Abbey Lincoln stars as Ivy, a young housekeeper for an affluent white family. After announcing her wish to take leave of the Austin’s, grown children Gena (Lauri Peters) and Tim (Beau Bridges) panic, devising a plot to set Ivy up with a beau so she’ll stay on rather than pursuing a secretarial degree in New York City. Approaching Jack Parks (Sidney Poitier) into taking Ivy on a date after convincing the man, who works as an executive for their father’s (Carroll O’Connor) trucking company, it will be a wise career movie, the two eventually hit it off despite their differing levels of sophistication. However, Ivy soon learns of the scheme while Jack faces heat for an illegal night-time operation he oversees using the company’s trucks.

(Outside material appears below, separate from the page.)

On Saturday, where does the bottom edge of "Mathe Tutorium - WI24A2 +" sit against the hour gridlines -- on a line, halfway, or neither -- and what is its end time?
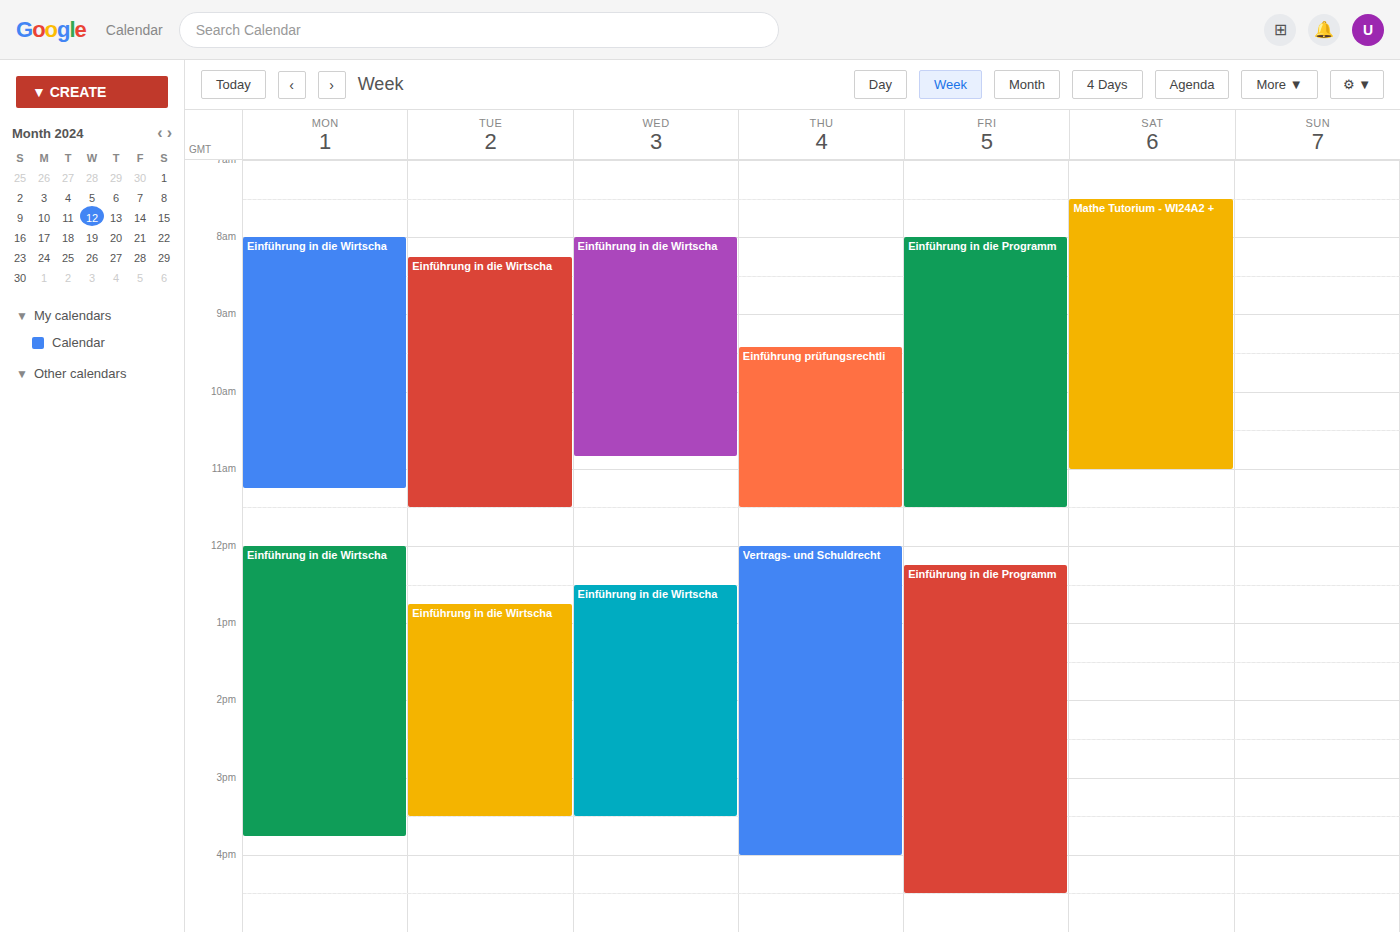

Featuring a soundtrack from Quincy Jones (who was nominated for an Oscar here), and a supporting cast which includes “All in the Family” star Carroll O’Connor (in a minor role) and a young Beau Bridges (Golden Globe nominated) as a privileged, meddling twentysomething, perhaps the best reason to revisit Ivy is for a chance to see famed jazz vocalist Abbey Lincoln in a Golden Globe nominated performance (though a better, grittier film is 1964’s Nothing But a Man) as the sympathetic title character, a maid for a white family attempting to better herself by leaving the comforts (and complacency) of their home. While the film does try to give us a side of Poitier we don’t see (especially as this came a year after his iconic role as the squeaky-clean genius academic in Guess Who’s Coming to Dinner?) since he runs an illegal gambling racket at night in the backs of elaborate big-rigs, the actor’s presence tends to negate any semblance of actual wrong-doing. What’s most irritating is having to watch two first-rate performers waddle around in the prose of this white perspective—after all, their ‘one-of-a-kind’ romance, as it’s described, is at the behest of the progressive whites they’re ‘lucky’ enough to be working for—and their romance is meant as a tool to keep Ivy in her place in the white family’s kitchen. Of course, the assumption of the children, that they just need to find a certain ‘kind’ of black man to romance their maid, is nothing new from the viewpoint of the heteronormative majority (the tactic continued to be used in celebrated film narratives decades later, as the same kind of demeaning set-up accompanies the Alfre Woodard/Danny Glover narrative of Lawrence Kasdan’s 1991 film Grand Canyon).
Kino Lorber presents For Love of Ivy in 1.85:1. Picture and sound quality are serviceable in this Blu-ray update of Daniel Mann’s title. No extra features are included in the packaging.